The community continues to oppose plans by the Tasmanian government to radically increase private commercial development in the state’s national parks and World Heritage Areas.
However, the government continues to push ahead with it’s anti environment agenda. Now it’s proposed Major Project Legislation is back for a third time and this version should ring alarm bells for everyone concerned about protecting wild places.
Main concerns about the legislation when it comes to wild places like World Heritage Areas include:
- The Major Projects Bill gives the minister total power to declare a major project which removes it from the normal local council planning process, and virtually any development that would normally go to a local council could be declared a major project.
- All controversial projects around Tasmania such as the cable car on kunanyi/ Mt Wellington or the Lake Malbena Helicopter proposal could be fast tracked.
- The community will have no right to appeal against the approval of a major project and will have limited right to have input.
Please make a submission – we have until May 15 2020.
The Tasmanian Conservation Trust (TCT) has created resources to help you make a submission.
For extra information and details on making a submission (including a pro forma submission), please check here.
The following information comes from the TCT:
Making a submission:
You can create your own submission by writing in the submission field (cut and paste from the points we have included and add your own comments); OR
Leave the submission field blank and we will send a pro-forma submission on your behalf which includes all the points listed.
SUBMISSION ON THE DRAFT TASMANIAN MAJOR PROJECTS BILL
I oppose the Draft Tasmanian Major Projects Bill (MPB) for the following reasons and recommend that this undemocratic legislation be abandoned.
The Government has too much power when declaring major projects
The Major Projects Bill gives the minister total power to declare a major project which removes it from the normal local council planning process.
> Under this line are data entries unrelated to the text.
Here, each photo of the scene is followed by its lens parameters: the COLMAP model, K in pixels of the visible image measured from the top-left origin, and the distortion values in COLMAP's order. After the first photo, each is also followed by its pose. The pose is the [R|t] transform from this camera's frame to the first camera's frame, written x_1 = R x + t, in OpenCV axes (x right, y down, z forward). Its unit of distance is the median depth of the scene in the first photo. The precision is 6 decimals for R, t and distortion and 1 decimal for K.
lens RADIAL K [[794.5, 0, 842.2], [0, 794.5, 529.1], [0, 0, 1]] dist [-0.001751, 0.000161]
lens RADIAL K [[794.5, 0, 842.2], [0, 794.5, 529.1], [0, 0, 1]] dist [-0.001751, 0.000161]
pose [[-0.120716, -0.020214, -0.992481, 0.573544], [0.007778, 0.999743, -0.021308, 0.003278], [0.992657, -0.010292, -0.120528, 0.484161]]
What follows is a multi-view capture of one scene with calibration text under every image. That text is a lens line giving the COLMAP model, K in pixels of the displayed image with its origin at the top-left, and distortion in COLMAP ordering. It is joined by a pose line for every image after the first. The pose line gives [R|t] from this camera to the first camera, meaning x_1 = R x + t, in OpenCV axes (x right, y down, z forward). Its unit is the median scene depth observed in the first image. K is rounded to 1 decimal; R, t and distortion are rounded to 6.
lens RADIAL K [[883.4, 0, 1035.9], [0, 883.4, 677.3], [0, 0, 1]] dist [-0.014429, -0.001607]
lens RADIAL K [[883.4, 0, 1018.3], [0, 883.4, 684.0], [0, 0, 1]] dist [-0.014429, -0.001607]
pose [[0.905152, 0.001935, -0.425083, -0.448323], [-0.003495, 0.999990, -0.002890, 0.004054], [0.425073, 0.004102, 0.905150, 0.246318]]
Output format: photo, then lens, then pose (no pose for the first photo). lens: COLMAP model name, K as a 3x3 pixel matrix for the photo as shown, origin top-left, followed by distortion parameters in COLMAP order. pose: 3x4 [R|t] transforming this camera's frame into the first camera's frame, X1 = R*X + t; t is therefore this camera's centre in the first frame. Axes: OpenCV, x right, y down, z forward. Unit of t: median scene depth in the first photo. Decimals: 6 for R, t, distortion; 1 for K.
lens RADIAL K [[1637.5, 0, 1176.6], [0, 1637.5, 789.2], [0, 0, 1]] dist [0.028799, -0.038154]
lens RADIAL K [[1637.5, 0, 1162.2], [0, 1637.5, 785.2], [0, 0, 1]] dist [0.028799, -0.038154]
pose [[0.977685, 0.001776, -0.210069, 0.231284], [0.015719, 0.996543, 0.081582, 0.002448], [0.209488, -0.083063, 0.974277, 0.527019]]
The Tasmanian Planning Commission ‘may’ produce guidelines but even if they do the minister only has to “have regard to” them and doesn’t have to follow them.
Any project which has been refused by a council or the Planning Appeals Tribunal could be later declared a major project and potentially approved. Used in this way, the legislation greatly reduces the relevance of the Planning Appeal Tribunal.
Virtually any project could be a major project
The Major Projects Bill allows virtually any development that would normally go to a local council, from a subdivision to a pulp mill, to be declared a major project. The eligibility criteria are so broad and open to interpretation by the minister that he can justify virtually any project as a major project.
All controversial projects around Tasmania could be fast tracked including – Cambria Green on the east coast; the Fragrance skyscrapers in Hobart and Launceston; Lake Malbena Helicopter proposal and other developments in the world heritage area; and cable cars proposed for Mt Wellington, Mt Roland and Cataract Gorge.
Development Assessment Panels are not independent
There are many checks and balances that apply to the Tasmanian Planning Commission that ensures it operates in an independent, transparent and evidence-based manner. For 23 years it has maintained a high level of community trust. There are insufficient checks and balances on the Development Assessment Panel who may be open to unfair influence from the proponent or state government.
Independent Tasmanian Planning Commission is sidelined
Despite comments by the state government, the independent Tasmanian Planning Commission will not be assessing and approving major projects. All the power to assess and approve developments is given to a Development Assessment Panel that may include no Tasmanian Planning Commission person.
The only safeguard that exists is that the development assessment panel members must be approved by the independent Tasmanian Planning Commission but this could change after the government’s current review of the Commission.
No justification for more major projects or fast tracking powers
Tasmania doesn’t need more fast tracking powers. The government has not made the case for why new major projects powers are needed. The Major Projects Bill is intended to replace the Projects of Regional Significance process but no details have been provided about what is wrong with PORS. Tasmania has Projects of State Significance legislation which is a credible process for large and complex projects – and was successfully used to approve the Basslink cable.
Highrise buildings clause removed
The previous draft of the Bill partially addressed community concerns by excluding highrise hotels as eligible projects, but the clause has been removed from the latest draft.
No right of appeal and limited community input
The community will have no right to appeal against the approval of a major project and will have limited right to have input. Appeal rights provide the community with an avenue to have bad decisions reviewed and removing appeal rights for major developments greatly weakens our democracy.
Your elected councillors will be side-lined
The Major Projects Bill allows the minister to take developments away from local councils and approved by Development Assessment Panels. Elected councillors will not have a say over approval of major projects. The DAP members are unelected and the community will not be able to lobby them or vote them out.
Planning scheme changes can be forced on councils and communities
Under the proposed legislation planning scheme amendments can be forced on councils and communities. A major project can be approved that is inconsistent with a planning scheme and, after the permit is issued, the Tasmanian Planning Commission must amend the planning scheme to remove any inconsistency. The proponents of Cambria Green may use this path.
If developers have planning scheme amendments refused by the Tasmanian Planning Commission, they could go through the major projects process and have the Commission’s decision overturned. The legislation subverts the role of the Commission in the same way as it subverts the Planning Appeal Tribunal.